TASK INSTRUCTIONS
All of the data should be restated word for word, with the pictures omitted.

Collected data
=== Section Start ===

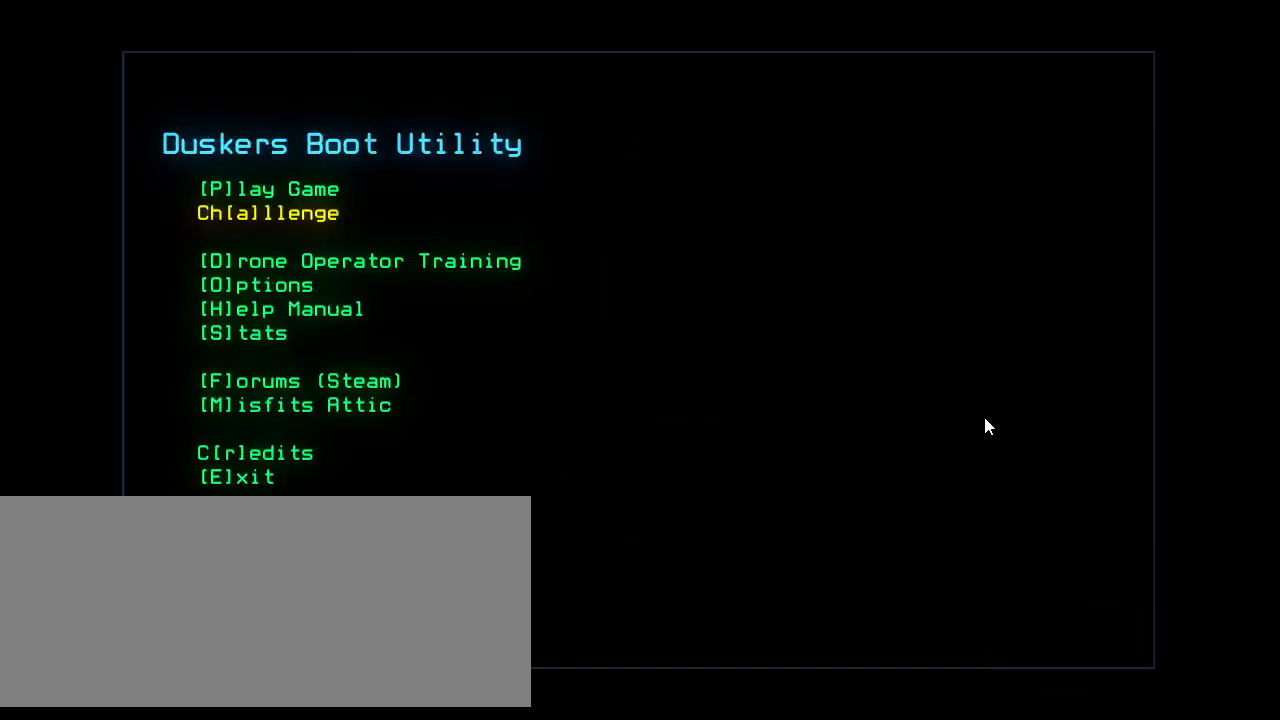
Gameplay with keyboard; each line is a JSON object with the keys held at the frame after it. "events" lists presses ("down") and releases ("up") of ".", "0", "1", "2", "3", "4", "5", "6", "7", "8", "9", "a", "b", "backspace", "c", "caps_lock", "comma", "ctrl_l", "ctrl_r", "d", "down", "e", "equals", "escape", "f", "f5", "g", "h", "i", "j", "k", "l", "left", "m", "minus", "n", "num3", "num9", "o", "p", "plus", "q", "quote", "r", "return", "right", "s", "semicolon", "shift_l", "shift_r", "space", "t", "tab", "tilde", "u", "up", "v", "w", "x", "y" and "z" between this image and that frame as [ms after this image, input, new state], when the widget could be followed in between. No other keys are recorded. Mouse input is not recorded. Not read: other_keys.
{"keys": [], "events": [[300, "a", "down"], [460, "a", "up"]]}
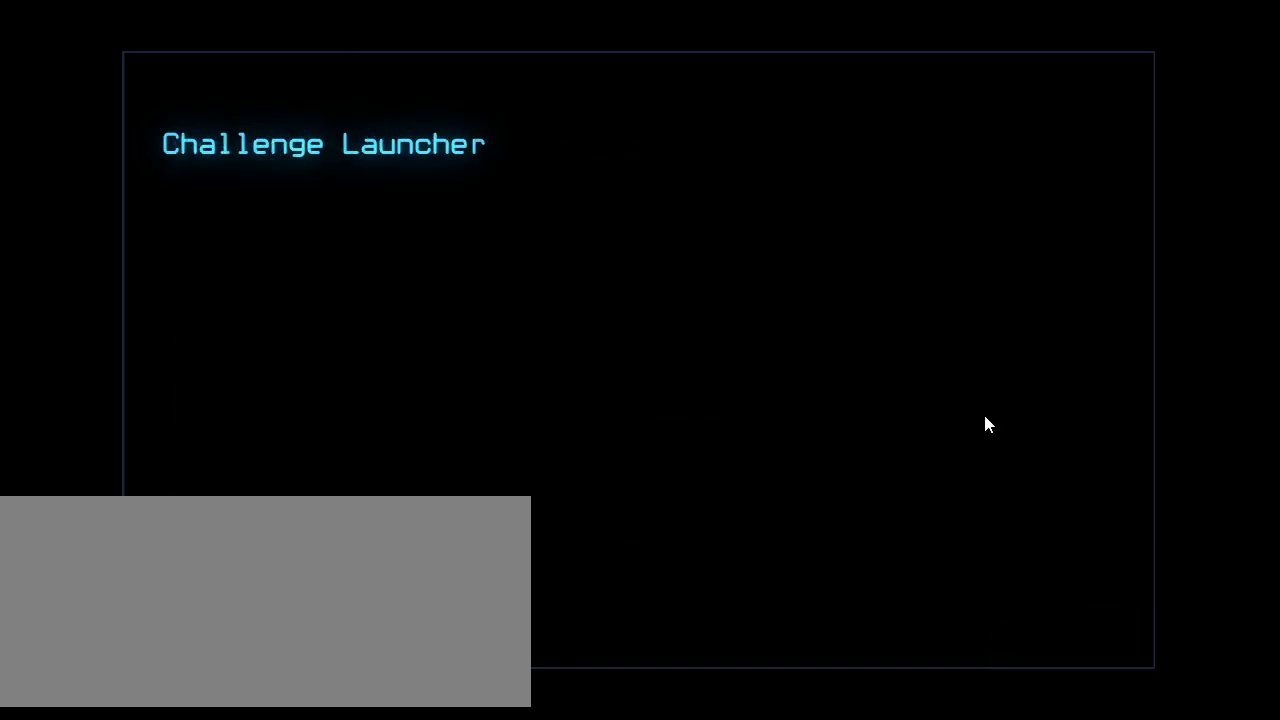
{"keys": [], "events": []}
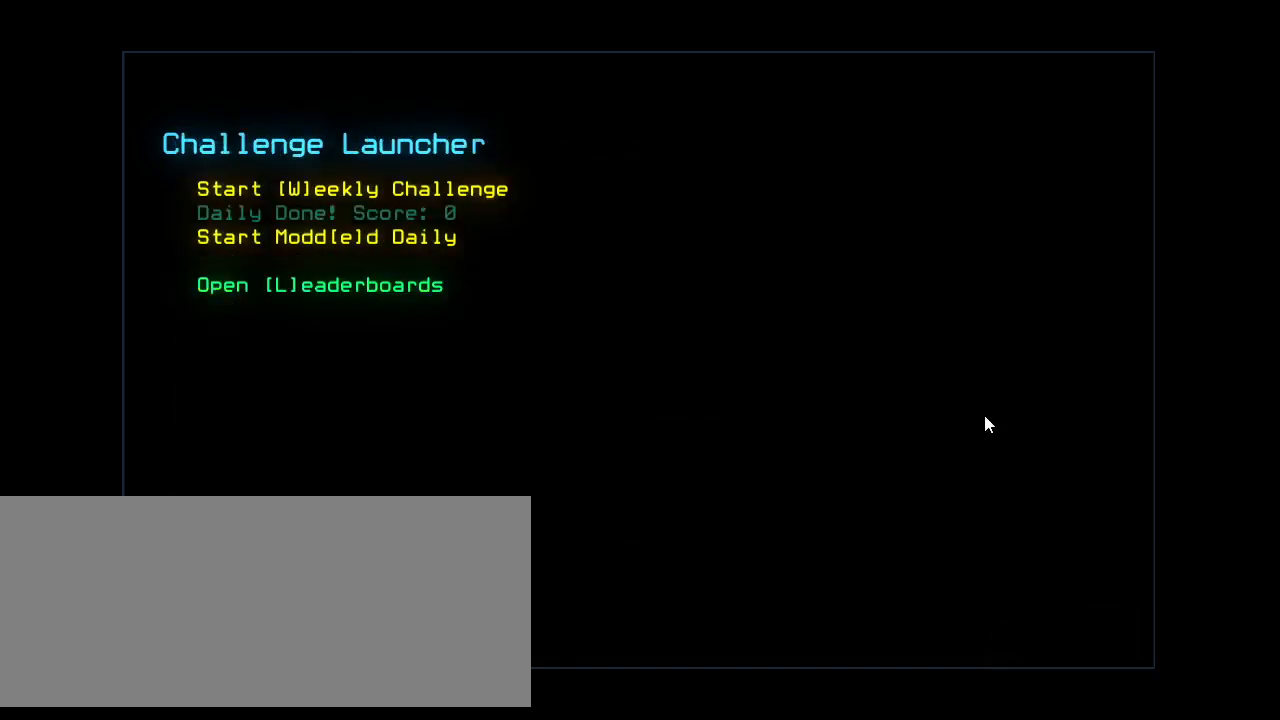
{"keys": [], "events": []}
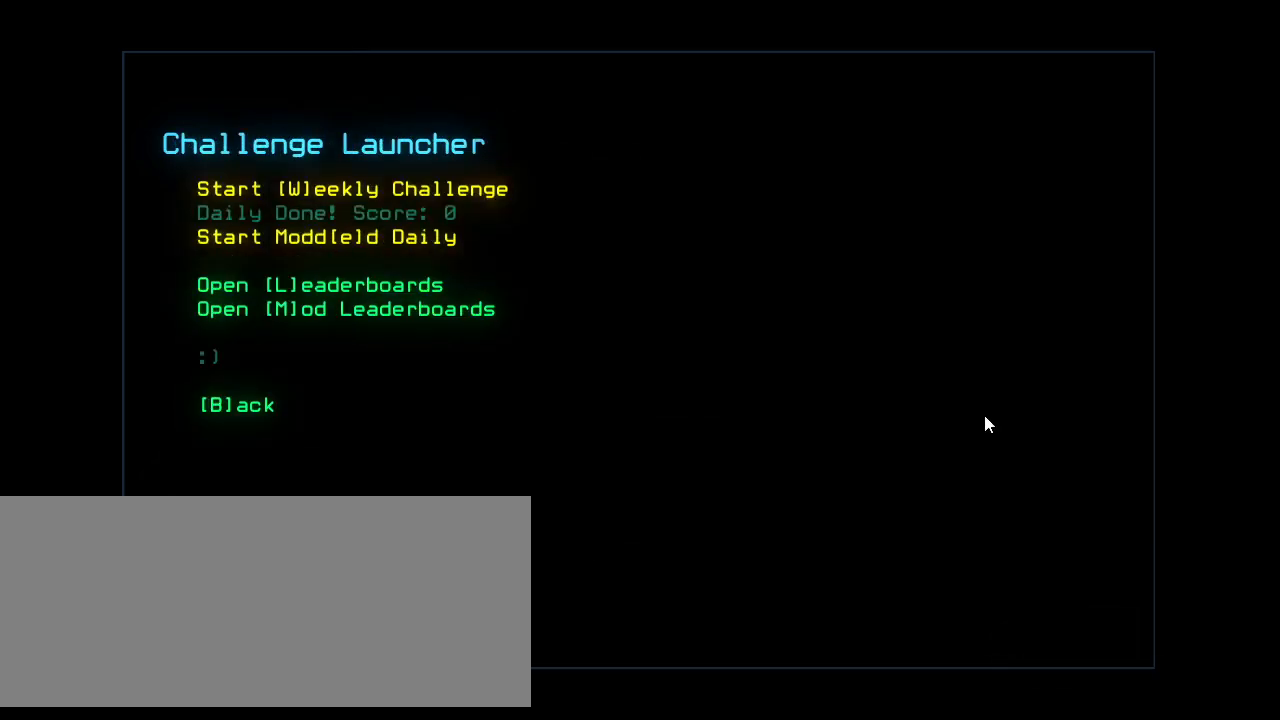
{"keys": [], "events": [[220, "e", "down"], [280, "e", "up"]]}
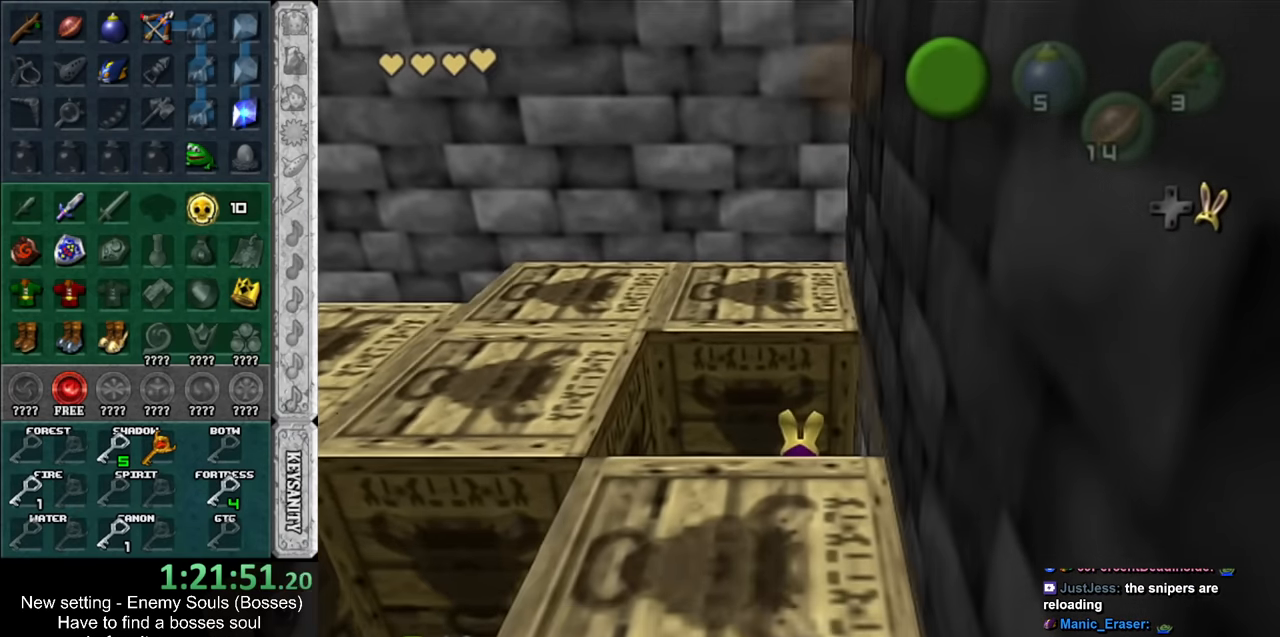
Gameplay with a controller (Nintendo layout); each line is a JSON object with the inputs held at the frame after it. "events" lists button and stick changes between this image and that frame as [ms after this image, input, new state], when the widget could be followed in between. Not read: L3 R3.
{"buttons": ["A"], "left_stick": "down", "right_stick": "center", "events": [[17, "A", "down"], [83, "left_stick", "center"], [200, "left_stick", "down"]]}
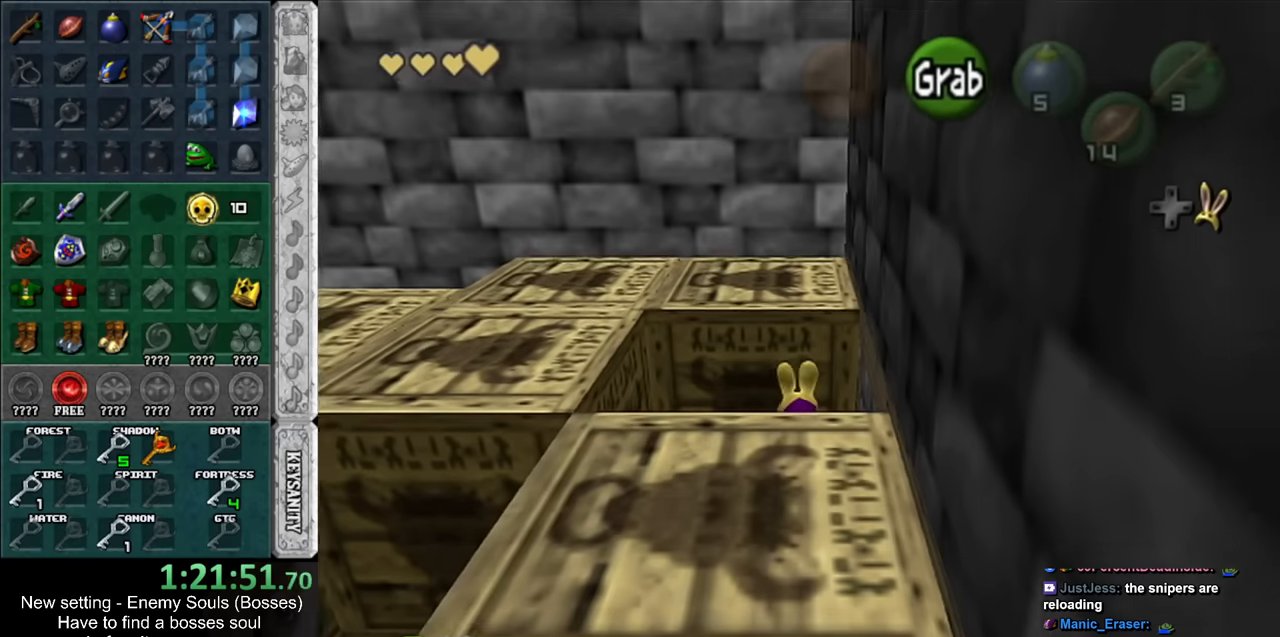
{"buttons": [], "left_stick": "up", "right_stick": "center", "events": [[166, "A", "up"], [266, "left_stick", "up"]]}
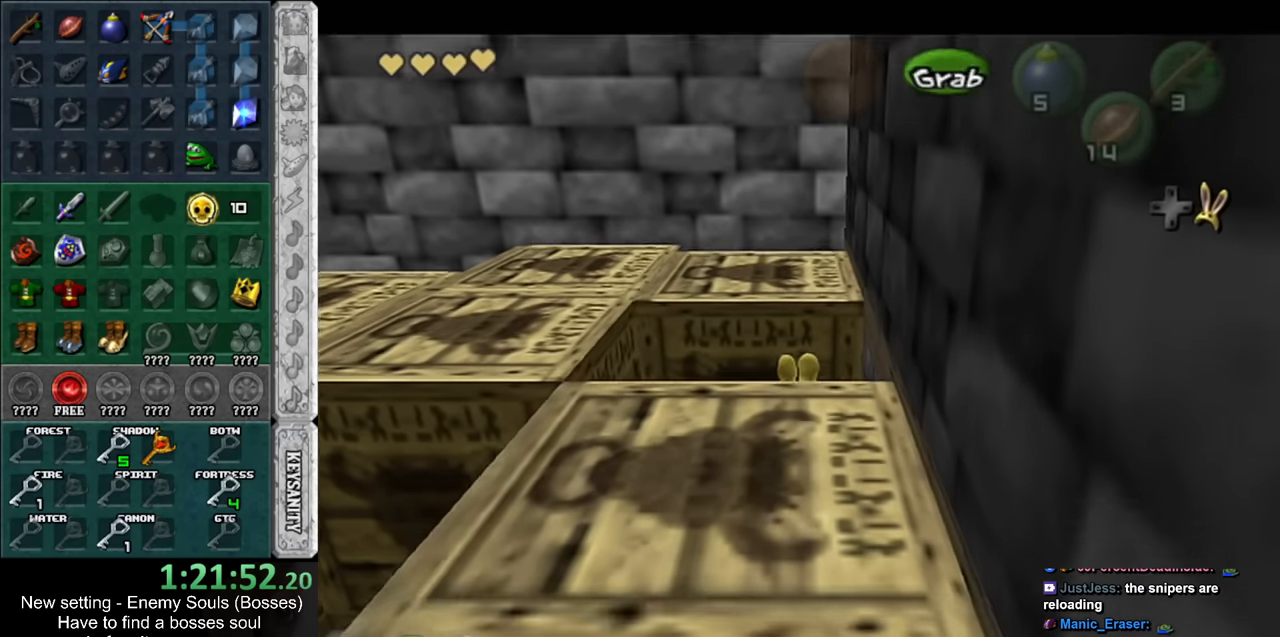
{"buttons": ["A"], "left_stick": "up", "right_stick": "center", "events": [[400, "A", "down"]]}
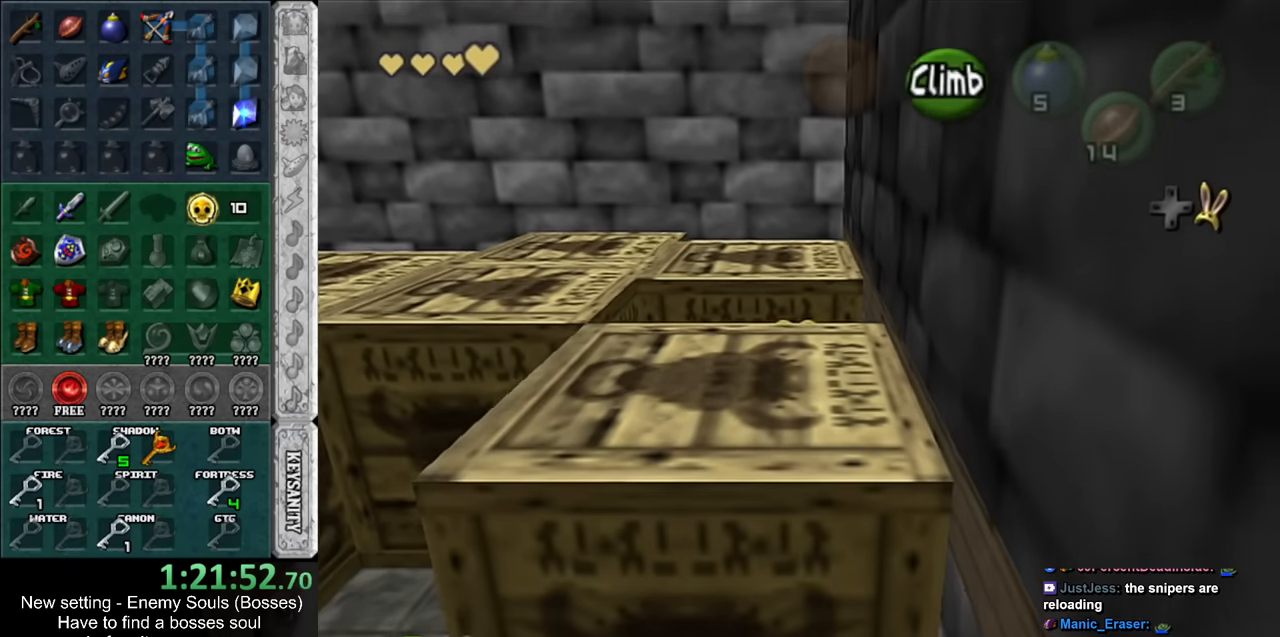
{"buttons": [], "left_stick": "up", "right_stick": "center", "events": [[16, "A", "up"]]}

=== Section End ===

WRITTEN SOLUTION
Gameplay with keyboard; each line is a JSON object with the keys held at the frame after it. "events" lists presses ("down") and releases ("up") of ".", "0", "1", "2", "3", "4", "5", "6", "7", "8", "9", "a", "b", "backspace", "c", "caps_lock", "comma", "ctrl_l", "ctrl_r", "d", "down", "e", "equals", "escape", "f", "f5", "g", "h", "i", "j", "k", "l", "left", "m", "minus", "n", "num3", "num9", "o", "p", "plus", "q", "quote", "r", "return", "right", "s", "semicolon", "shift_l", "shift_r", "space", "t", "tab", "tilde", "u", "up", "v", "w", "x", "y" and "z" between this image and that frame as [ms after this image, input, new state], when the widget could be followed in between. No other keys are recorded. Mouse input is not recorded. Not read: other_keys.
{"keys": [], "events": [[300, "a", "down"], [460, "a", "up"]]}
{"keys": [], "events": []}
{"keys": [], "events": []}
{"keys": [], "events": [[220, "e", "down"], [280, "e", "up"]]}
Gameplay with a controller (Nintendo layout); each line is a JSON object with the inputs held at the frame after it. "events" lists button and stick changes between this image and that frame as [ms after this image, input, new state], when the widget could be followed in between. Not read: L3 R3.
{"buttons": ["A"], "left_stick": "down", "right_stick": "center", "events": [[17, "A", "down"], [83, "left_stick", "center"], [200, "left_stick", "down"]]}
{"buttons": [], "left_stick": "up", "right_stick": "center", "events": [[166, "A", "up"], [266, "left_stick", "up"]]}
{"buttons": ["A"], "left_stick": "up", "right_stick": "center", "events": [[400, "A", "down"]]}
{"buttons": [], "left_stick": "up", "right_stick": "center", "events": [[16, "A", "up"]]}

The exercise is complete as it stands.